Даппа взглянул пристально, но по огоньку в Элизиных глазах понял, что его дразнят.
— Просто догадка, — сказал он.
— Ну так гадайте дальше. Я не добавлю ничего сверх того, что вы сами поняли.
— А почему Антверпен? Чтобы встретиться с герцогом Мальборо?
— Чем меньше я вам скажу, тем меньше выспросят у вас люди из разряда тех, что пялятся на мой дом в подзорные трубы.
— Что ж… коли так… давайте лучше говорить о моей книге! — поспешно отвечал Даппа.
Элиза довольно улыбнулась, словно говоря, что это куда боле приятная тема, и на миг замолчала. Даппа понял, что сейчас она произнесёт приготовленную заранее речь.
— Не забывайте, что я не стала бы противницей рабства, если бы не побыла рабыней! Большинству англичан оно представляется вполне разумным установлением. Рабовладельцы утверждают, будто никаких особых жесткостей нет, и невольникам живётся хорошо. Большинство европейцев охотно верят в эту ложь, какой бы нелепой ни казалась она нам с вами. Люди верят, что рабство не так уж дурно, поскольку не испытали его на себе. Африка и Америка далеко; англичане любят пить чай с сахаром и не желают знать, откуда он взялся.
— Я заметил, что вы не положили себе сахара.
— А по тому, что кроме хорошей кости у меня есть ещё и зубы, вы можете заключить, что я вообще не употребляю сахара. Наше единственное оружие против нежелания знать — истории. Истории, которые собираете и записываете вы один. В ящике под лестницей у меня хранится стопка писем примерно такого содержания: «Я не видел в системе рабства ничего дурного, однако ваша книга раскрыла мне глаза. Хотя почти все рассказы в ней слезливы и однообразны, один растрогал меня до глубины души; я перечитываю его вновь и вновь и понимаю всю гнусность, всю бесчеловечность рабства…»
— Какой? Какой из рассказов так тронул читателей? — завороженно спросил Даппа.
— То-то и оно, Даппа: они пишут о разных рассказах, каждый о своём. Такое впечатление, что если представить публике достаточно много историй, почти любой найдёт ту единственную, которая говорит его сердцу. Однако нельзя предсказать, какая это будет.
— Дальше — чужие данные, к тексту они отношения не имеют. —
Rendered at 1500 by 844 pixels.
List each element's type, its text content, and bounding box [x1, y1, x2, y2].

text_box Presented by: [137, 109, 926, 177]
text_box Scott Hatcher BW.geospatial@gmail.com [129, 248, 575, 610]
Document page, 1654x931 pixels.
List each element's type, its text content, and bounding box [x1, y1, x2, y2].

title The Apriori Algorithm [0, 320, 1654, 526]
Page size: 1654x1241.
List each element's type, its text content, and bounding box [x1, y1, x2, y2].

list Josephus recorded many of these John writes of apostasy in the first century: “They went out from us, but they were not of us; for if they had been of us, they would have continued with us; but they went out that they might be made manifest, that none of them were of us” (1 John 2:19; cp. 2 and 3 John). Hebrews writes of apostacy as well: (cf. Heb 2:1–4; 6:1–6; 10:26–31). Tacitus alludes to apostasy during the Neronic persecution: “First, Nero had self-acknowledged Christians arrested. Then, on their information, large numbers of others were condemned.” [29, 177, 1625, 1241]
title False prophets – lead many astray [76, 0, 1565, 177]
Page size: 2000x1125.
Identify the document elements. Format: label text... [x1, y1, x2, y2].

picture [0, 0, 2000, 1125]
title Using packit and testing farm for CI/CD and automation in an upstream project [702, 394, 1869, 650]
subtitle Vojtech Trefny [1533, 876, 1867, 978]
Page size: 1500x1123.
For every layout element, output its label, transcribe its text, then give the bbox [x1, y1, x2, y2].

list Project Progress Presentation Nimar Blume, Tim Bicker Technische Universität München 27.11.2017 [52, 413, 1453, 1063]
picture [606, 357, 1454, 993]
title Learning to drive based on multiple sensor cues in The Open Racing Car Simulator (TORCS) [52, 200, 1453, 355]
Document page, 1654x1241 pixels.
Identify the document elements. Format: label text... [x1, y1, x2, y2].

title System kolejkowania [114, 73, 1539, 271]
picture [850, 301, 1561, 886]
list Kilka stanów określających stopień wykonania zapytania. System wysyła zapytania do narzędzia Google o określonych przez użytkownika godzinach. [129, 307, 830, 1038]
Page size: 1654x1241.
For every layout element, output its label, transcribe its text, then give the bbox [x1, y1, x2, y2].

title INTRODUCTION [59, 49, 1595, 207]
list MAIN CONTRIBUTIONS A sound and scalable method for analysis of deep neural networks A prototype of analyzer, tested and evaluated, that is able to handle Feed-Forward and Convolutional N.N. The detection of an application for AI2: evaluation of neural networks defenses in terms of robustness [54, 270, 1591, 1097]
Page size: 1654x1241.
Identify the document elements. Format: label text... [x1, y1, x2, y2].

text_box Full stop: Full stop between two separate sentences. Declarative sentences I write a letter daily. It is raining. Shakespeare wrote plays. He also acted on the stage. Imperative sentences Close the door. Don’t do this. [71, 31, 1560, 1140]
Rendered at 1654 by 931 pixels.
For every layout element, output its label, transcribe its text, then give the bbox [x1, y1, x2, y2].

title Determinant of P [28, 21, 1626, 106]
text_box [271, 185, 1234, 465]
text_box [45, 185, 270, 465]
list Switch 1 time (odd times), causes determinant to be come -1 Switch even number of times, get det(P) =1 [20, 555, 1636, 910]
— Значит, то, что мы делаем, подобно стрельбе картечью, — произнёс Даппа. — Некоторые пули поразят цель, но неизвестно какие — так что выпустим их побольше.
— Картечь имеет свои достоинства, — кивнула Элиза, — но ведь корабль ею не потопишь?
— Да, миледи.
— Так вот, мы выпустили достаточно картечи. Большего мы ей не добьёмся. Теперь, Даппа, нам нужно ядро.
— Один невольничий рассказ, который тронет всех?
— Да. Вот почему меня не огорчает, что вы не собрали в Бостоне ещё картечи. Разумеется, обработайте то, что у вас уже есть, и пришлите мне. Я напечатаю. Но потом — никакого рассеянного огня. Примените свои критические способности, Даппа. Найдите тот невольничий рассказ, который будет больше, чем просто душещипательным. Тот, что станет нашим пушечным ядром. Пора топить невольничьи корабли.